I work by the principle that it’s not growing old that slows you down, it’s slowing down that grows you old.

[quote]stuward wrote:

Adding power at your stage is a great idea. I like to do power exercises early in the workout. You run out of power before strength so you need to do them first. They also serve as a warmup for your main exercises. Most power exercises rely on legs. You should do legs at least twice, preferably 3 times a week but it doesn’t heavy every time. try Heavy, light, med or something like that.

[/quote]

Thanks for the advice - those clips on the crossfit page are really great! But a follow-up question: if I’m planning on legs three times a week, does that include deadlifting? Or should I move deadlifts to a separate day?

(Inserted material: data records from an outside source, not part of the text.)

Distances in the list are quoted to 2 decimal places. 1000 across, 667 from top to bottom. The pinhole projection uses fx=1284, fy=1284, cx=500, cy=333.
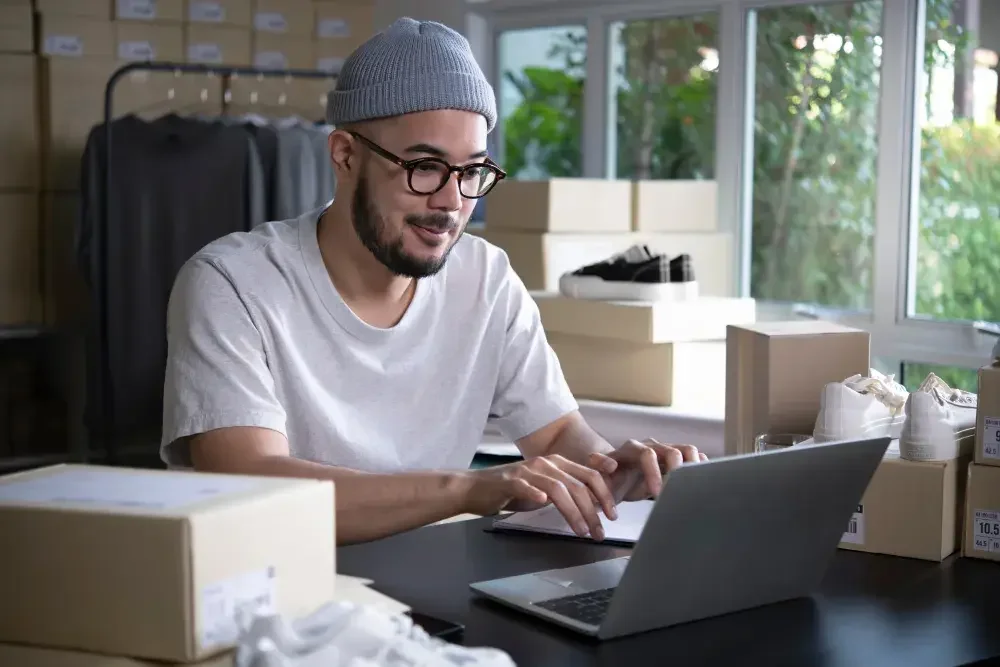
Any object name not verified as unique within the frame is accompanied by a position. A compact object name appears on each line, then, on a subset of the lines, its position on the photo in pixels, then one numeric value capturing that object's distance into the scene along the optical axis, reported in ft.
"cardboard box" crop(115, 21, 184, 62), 13.16
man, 5.50
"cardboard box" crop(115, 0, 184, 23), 13.12
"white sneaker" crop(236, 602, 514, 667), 2.89
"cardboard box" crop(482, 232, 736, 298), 10.40
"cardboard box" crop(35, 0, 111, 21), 12.73
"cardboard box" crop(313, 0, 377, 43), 14.08
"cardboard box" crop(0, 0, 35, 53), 12.64
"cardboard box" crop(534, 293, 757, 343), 8.91
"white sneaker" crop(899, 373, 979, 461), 5.16
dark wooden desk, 3.78
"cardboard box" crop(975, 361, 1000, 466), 5.12
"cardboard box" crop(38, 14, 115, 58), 12.80
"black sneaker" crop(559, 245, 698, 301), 9.14
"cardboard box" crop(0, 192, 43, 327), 12.85
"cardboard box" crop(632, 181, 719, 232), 10.79
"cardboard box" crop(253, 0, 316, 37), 13.80
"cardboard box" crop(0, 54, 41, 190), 12.73
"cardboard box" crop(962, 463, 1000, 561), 5.04
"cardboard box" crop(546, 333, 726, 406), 9.05
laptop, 3.78
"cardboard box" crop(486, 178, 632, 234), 10.41
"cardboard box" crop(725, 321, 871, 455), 5.84
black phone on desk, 3.72
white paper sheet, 5.05
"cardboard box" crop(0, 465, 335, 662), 2.98
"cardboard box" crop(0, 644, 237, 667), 3.03
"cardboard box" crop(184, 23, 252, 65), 13.52
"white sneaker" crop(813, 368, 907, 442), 5.35
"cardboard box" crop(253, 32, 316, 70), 13.84
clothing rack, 12.06
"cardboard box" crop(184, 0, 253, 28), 13.48
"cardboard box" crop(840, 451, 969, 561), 5.05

Also, I imagine that doing squats more than once a week means I should be doing variants to avoid too much muscle memorization, right?

It’s a good thing you like overhead presses, coz you could do clean and presses instead. It’s a great exercise that can increase your power and strength at the same time.

[quote]mathboxers wrote:

Thanks for the advice - those clips on the crossfit page are really great! But a follow-up question: if I’m planning on legs three times a week, does that include deadlifting? Or should I move deadlifts to a separate day? Also, I imagine that doing squats more than once a week means I should be doing variants to avoid too much muscle memorization, right?[/quote]

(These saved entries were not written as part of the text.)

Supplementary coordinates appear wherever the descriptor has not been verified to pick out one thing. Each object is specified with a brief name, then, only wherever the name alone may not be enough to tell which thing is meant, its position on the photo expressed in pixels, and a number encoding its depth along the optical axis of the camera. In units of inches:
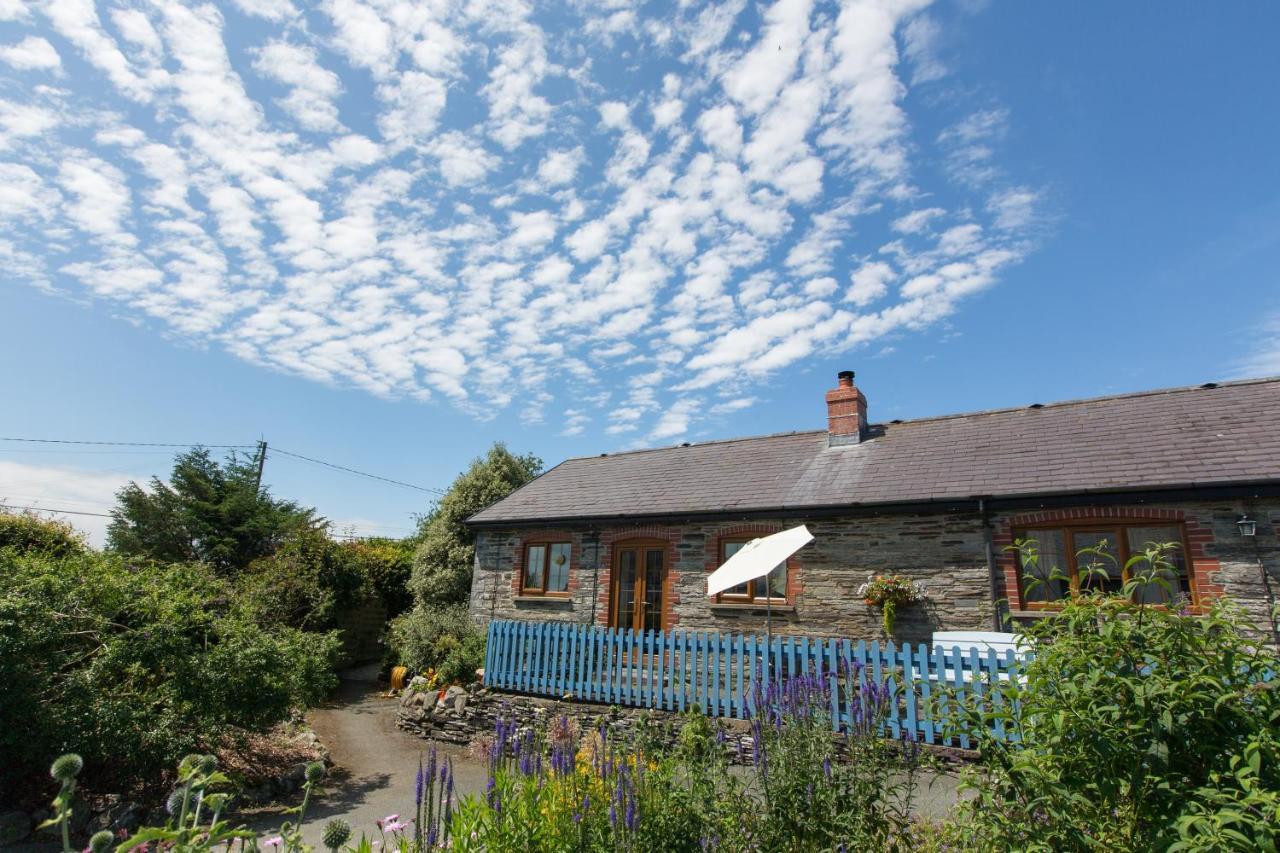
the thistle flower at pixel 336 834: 100.8
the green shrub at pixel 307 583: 527.8
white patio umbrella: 303.6
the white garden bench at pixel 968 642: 305.9
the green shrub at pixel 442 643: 467.2
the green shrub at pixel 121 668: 233.3
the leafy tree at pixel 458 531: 669.9
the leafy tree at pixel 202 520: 729.0
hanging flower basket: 405.1
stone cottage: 355.3
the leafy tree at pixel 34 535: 482.9
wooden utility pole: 1005.2
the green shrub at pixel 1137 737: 90.4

I tend to think of deadlifts as mainly a leg exercise. Of course it hits your back too.

If you are doing legs 3 times a week, a good split might be:
workout 1 clean & press/back squat/Romanian deadlift
workout 2 1 arm dumbbell snatch/bulgarian split squat/1 leg dumbbell deadlift
workout 3 snatch/front squat/deadlift

Think of this as heavy/light/med for quads and med/light/heavy for hams.

Back squats and deadlifts should be in different workouts as they are the most demanding.